Roman Christian martyr and saint

Saint Parthenius (died 3rd century) was an early Christian saint and martyr from Rome of Armenian origin. He is venerated in both the Catholic and Orthodox churches. He is the patron of Galicia and included in their list of Orthodox saints.

==Narrative==
The Martyrdom of *Calocerus, Parthenius, Victoria, Anatolia and Audax was written presumably in Picenum, probably before the late 7th c.

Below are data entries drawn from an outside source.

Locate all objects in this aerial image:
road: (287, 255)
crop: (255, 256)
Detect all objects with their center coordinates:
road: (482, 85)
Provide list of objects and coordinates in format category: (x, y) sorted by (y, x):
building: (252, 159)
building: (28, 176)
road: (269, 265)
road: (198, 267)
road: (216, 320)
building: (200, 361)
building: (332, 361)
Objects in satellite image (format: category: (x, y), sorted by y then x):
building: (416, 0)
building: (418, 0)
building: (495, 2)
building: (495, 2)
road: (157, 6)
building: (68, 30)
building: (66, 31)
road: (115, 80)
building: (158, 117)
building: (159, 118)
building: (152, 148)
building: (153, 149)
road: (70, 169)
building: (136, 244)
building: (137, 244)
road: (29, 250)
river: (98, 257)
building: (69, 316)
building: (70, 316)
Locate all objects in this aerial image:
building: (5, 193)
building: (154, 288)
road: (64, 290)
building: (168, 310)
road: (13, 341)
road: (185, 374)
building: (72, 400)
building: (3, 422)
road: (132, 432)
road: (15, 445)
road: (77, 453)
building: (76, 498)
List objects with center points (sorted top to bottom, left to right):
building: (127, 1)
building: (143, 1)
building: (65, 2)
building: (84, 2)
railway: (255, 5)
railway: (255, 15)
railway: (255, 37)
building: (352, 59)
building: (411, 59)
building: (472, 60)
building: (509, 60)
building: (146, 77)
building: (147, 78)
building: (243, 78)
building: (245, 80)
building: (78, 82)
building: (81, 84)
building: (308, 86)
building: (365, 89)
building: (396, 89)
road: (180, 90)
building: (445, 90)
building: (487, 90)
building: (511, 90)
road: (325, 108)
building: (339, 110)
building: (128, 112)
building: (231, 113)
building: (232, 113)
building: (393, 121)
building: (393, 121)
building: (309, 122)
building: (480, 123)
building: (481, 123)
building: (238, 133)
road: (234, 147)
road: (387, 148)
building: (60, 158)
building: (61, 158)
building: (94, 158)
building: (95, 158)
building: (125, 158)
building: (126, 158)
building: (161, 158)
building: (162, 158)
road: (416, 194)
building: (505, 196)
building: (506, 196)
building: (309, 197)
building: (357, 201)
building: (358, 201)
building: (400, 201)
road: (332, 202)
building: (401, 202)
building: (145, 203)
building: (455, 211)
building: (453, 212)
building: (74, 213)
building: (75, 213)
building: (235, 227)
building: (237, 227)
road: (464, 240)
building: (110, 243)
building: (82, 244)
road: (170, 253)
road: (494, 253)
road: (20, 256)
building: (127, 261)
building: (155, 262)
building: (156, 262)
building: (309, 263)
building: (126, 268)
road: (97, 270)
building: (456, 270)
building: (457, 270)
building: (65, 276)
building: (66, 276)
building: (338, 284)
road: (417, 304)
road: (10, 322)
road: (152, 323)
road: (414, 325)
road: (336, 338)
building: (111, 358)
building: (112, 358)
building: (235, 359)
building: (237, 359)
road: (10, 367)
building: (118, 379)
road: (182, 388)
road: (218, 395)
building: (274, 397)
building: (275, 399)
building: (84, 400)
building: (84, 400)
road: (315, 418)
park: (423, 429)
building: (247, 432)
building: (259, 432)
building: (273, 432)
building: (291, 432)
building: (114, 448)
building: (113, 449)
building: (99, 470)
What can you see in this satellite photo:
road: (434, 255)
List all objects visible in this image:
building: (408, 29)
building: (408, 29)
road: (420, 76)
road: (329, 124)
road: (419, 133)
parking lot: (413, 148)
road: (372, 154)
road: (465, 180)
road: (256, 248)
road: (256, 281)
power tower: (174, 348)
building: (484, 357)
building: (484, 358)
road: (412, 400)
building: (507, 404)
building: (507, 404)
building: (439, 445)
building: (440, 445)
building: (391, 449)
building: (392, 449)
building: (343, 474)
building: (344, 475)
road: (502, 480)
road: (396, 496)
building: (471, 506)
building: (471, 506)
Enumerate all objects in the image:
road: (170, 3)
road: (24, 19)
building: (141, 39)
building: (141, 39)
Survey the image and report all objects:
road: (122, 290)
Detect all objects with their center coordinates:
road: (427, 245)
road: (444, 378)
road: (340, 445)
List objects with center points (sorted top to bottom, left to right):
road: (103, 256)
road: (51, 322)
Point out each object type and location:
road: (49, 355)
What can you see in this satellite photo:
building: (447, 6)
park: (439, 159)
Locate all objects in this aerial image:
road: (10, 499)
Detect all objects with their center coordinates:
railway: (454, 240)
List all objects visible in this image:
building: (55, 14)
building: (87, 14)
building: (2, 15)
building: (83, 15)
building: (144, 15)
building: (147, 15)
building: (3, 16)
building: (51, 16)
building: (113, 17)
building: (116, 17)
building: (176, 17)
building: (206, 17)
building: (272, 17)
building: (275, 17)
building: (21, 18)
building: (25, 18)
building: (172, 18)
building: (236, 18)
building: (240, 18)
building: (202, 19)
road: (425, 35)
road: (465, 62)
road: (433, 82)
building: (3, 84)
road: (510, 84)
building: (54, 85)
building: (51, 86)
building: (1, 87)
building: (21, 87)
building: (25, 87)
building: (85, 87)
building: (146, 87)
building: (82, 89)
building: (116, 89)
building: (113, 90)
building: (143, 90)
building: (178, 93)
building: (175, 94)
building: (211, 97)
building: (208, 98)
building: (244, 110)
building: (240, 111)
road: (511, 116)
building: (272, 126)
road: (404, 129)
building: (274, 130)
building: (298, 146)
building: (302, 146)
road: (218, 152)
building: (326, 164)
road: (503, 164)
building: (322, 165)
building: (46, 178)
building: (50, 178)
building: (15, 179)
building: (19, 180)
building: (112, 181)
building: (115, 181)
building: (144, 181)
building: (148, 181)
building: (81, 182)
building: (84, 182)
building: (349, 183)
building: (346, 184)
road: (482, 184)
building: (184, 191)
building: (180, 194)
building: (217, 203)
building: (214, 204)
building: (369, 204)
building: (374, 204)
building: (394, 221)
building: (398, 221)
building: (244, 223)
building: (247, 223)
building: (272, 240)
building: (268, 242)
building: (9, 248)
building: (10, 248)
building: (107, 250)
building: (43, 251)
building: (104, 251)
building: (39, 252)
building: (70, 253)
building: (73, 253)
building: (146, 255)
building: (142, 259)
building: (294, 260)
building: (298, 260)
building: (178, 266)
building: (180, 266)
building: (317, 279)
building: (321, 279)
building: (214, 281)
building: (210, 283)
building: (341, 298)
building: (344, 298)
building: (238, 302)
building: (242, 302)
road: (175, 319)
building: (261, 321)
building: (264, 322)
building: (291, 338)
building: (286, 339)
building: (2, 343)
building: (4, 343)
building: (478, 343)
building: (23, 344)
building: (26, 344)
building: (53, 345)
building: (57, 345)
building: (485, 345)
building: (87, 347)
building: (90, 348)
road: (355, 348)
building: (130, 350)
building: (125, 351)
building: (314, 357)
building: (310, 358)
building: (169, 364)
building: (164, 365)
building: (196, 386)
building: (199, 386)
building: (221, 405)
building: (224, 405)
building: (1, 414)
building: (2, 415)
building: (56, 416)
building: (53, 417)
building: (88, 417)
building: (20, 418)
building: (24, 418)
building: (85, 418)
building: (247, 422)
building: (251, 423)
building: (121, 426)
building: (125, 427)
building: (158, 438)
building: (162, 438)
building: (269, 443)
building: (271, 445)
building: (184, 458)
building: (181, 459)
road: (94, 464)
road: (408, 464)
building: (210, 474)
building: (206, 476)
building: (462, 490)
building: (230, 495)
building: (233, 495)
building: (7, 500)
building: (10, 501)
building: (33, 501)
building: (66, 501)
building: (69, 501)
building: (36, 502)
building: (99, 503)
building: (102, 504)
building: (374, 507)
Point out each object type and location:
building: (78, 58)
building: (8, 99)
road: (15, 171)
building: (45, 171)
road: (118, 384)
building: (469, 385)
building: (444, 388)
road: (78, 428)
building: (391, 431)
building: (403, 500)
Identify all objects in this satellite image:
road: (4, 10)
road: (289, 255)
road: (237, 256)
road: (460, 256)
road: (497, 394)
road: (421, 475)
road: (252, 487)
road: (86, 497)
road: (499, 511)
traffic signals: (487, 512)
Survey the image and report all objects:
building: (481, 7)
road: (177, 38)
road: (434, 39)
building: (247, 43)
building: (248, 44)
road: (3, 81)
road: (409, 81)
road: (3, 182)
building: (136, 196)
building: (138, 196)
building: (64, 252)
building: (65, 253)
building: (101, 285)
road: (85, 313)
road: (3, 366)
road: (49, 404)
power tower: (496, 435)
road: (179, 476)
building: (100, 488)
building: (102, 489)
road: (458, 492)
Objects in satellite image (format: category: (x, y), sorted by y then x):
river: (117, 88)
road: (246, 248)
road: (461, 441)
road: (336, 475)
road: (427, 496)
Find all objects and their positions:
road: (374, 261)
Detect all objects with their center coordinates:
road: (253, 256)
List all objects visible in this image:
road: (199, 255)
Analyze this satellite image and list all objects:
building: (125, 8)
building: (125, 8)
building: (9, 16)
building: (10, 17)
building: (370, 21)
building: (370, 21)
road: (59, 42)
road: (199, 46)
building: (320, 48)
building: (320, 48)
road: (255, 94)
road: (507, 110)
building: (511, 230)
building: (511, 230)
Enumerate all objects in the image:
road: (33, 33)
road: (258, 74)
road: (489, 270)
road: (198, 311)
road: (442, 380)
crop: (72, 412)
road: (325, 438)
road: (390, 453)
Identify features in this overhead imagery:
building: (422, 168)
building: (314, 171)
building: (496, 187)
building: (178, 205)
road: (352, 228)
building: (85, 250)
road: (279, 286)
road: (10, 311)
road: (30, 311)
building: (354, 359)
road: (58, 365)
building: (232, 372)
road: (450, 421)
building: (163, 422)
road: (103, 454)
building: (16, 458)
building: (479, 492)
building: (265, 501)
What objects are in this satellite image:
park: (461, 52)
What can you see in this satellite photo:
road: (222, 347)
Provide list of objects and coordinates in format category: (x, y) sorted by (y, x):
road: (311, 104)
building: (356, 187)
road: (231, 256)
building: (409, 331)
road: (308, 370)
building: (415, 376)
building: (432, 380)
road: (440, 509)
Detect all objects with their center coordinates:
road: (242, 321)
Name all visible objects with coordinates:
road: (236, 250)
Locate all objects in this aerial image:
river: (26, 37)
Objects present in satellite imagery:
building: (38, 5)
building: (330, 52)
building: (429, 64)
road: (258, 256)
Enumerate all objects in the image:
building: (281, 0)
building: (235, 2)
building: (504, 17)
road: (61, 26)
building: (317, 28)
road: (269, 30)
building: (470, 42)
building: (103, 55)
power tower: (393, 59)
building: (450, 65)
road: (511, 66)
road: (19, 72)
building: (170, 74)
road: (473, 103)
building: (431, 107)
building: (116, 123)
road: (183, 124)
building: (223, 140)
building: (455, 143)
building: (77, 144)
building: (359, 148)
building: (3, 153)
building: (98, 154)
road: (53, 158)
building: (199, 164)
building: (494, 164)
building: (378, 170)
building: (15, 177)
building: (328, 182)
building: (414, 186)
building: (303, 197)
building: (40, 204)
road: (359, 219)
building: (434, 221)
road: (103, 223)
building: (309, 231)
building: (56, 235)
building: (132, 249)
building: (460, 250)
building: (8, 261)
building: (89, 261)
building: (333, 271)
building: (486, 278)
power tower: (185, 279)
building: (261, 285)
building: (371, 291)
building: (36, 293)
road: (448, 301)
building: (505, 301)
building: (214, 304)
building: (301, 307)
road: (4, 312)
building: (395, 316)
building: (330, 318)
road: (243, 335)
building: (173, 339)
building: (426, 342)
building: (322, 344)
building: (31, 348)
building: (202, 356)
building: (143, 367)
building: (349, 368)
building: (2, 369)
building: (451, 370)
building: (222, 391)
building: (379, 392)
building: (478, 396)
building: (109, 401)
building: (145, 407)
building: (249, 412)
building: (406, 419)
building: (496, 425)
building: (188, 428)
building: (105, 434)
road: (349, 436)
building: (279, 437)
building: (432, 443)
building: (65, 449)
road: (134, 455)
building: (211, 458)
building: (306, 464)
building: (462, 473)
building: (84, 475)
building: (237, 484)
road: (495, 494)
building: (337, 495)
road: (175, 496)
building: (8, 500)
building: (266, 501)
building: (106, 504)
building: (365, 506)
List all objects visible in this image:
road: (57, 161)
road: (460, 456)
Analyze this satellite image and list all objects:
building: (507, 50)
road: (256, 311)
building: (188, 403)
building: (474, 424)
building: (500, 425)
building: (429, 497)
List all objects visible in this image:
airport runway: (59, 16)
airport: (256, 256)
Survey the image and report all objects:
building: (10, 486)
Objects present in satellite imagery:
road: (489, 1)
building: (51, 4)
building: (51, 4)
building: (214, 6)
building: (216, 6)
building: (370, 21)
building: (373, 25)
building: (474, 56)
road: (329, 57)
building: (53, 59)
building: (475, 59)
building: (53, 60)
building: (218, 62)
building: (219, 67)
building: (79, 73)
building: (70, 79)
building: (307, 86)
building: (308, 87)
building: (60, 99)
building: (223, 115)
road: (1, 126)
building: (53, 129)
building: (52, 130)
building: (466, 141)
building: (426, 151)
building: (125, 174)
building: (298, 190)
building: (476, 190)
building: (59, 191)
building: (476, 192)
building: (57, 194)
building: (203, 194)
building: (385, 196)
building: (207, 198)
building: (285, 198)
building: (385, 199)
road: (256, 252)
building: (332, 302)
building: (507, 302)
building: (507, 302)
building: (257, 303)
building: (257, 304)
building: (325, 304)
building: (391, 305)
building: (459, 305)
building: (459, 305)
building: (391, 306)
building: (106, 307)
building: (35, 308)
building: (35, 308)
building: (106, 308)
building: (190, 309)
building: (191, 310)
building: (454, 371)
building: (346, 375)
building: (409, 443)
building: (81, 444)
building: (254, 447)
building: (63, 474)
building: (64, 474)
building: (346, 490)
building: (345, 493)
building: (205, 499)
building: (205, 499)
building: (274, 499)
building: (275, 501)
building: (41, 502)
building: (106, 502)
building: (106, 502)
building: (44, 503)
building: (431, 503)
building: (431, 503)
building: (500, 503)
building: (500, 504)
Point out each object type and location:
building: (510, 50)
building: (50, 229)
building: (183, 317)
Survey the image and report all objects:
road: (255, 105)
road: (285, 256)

Parthenius and his brother Calocerus were eunuchs who served in the palace of the wife of Roman emperor Decius. They were charged with embezzlement, and with the capital crime of Christianity. Ignoring the financial accusations, Parthenius and his brother defended the Christian faith. The court took their defense as an admission of their Christianity and sentenced them to death. Parthenius was thrown into a bonfire but did not burn. In order to carry out his sentence, guards took flaming brands from the fire and beat him to death. He was buried in the catacombs under Saint Callixtus.

==Relics==
In the 18th century, relics of St. Parthenius were moved to Vienna. In 1784, with the permission of Pope Pius VI, the relics were moved to Zhovkva in Eastern Galicia (then Austrian Empire, nowadays western Ukraine). They are now preserved in the Basilian Ukrainian Greek-Catholic monastery of Holy Jesus Heart in Zhovkva.